Published Feb 7, 2019
SuburbsGirl
50 Posts
If you're facility is getting hit with admissions and say there's only 2 nurses there. Any limit on how many your required to do? If there is 2 nurses with 12 open beds and 12 admissions coming what happens?
verene, MSN
1,790 Posts
I work in sub-actute, facility is 16 beds, 1 floor RN, and one intake/referral/admissions RN during the week only. We max at 3 admissions per day even if the facility is empty. More usual is 1-2 discharges and 1-2 admits.
Catalin, BSN, RN
33 Posts
I work psych. My inpatient facility states that you're only allowed 12 patients, but I've also heard of days where it was 14 due to not enough staff.
ThatNurseThough, ADN, RN
5 Posts
When I was an inpatient psych nurse in the prison system I was the only nurse on a unit of about 30 serious felons, it was a super-max unit where all the patients had been convicted of murder, attempted murder, rape, arson, or terrorism. In the job I currently have as a nurse on a Tele/ICU stepdown unit, we are supposed to be a 1:3 flex to 1:4, but in reality we are at 1:4-5 flexing to 1:6.

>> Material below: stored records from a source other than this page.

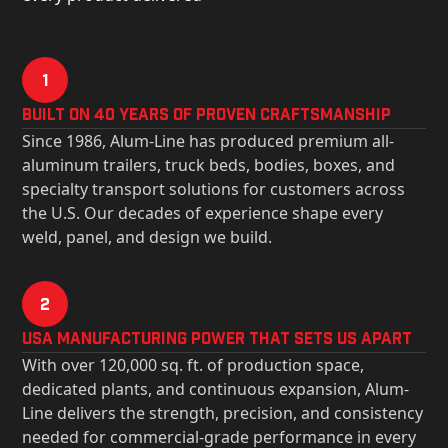
1
Built on 40 Years of Proven Craftsmanship
Since 1986, Alum-Line has produced premium all-
aluminum trailers, truck beds, bodies, boxes, and
specialty transport solutions for customers across
the U.S. Our decades of experience shape every
weld, panel, and design we build.
2
USa Manufacturing Power That Sets Us Apart
With over 120,000 sq. ft. of production space,
dedicated plants, and continuous expansion, Alum-
Line delivers the strength, precision, and consistency
needed for commercial-grade performance in every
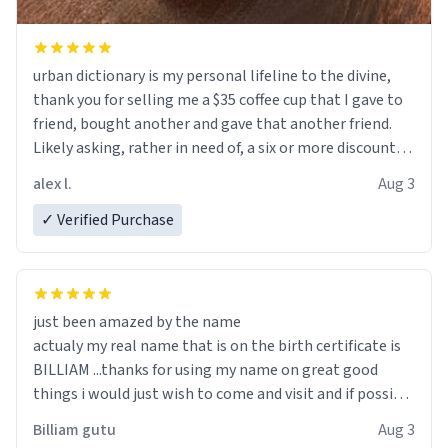
urban dictionary is my personal lifeline to the divine,
thank you for selling me a $35 coffee cup that I gave to
friend, bought another and gave that another friend.
Likely asking, rather in need of, a six or more discount
code, for six or more gifts to friends! Xoxo
alex l.
Aug 3
✓ Verified Purchase
just been amazed by the name
actualy my real name that is on the birth certificate is
BILLIAM ...thanks for using my name on great good
things i would just wish to come and visit and if possible
work der thank you
Billiam gutu
Aug 3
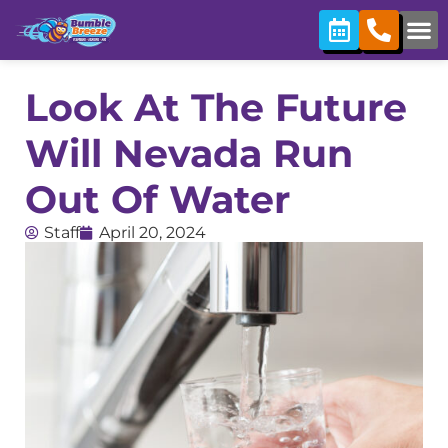
Look At The Future
Will Nevada Run
Out Of Water
Staff
April 20, 2024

Our facility really will just push nurses to take more patients and try to shuffle patients around with any patient who can be maybe downgraded getting shipped to medsurg and bringing all the new patients up if there is an open room.
K8e
13 Posts
I worked on a unit with 18 beds and one swing room. Even if we only had 2 nurses, we had to keep admitting until we were full. Nurse to patient ratio is supposed to be 1:4. The hospital didn't care about their nurses and they know we're drowning, but it doesn't matter. All they care about is money and "the patient experience" which means they never turn anyone away.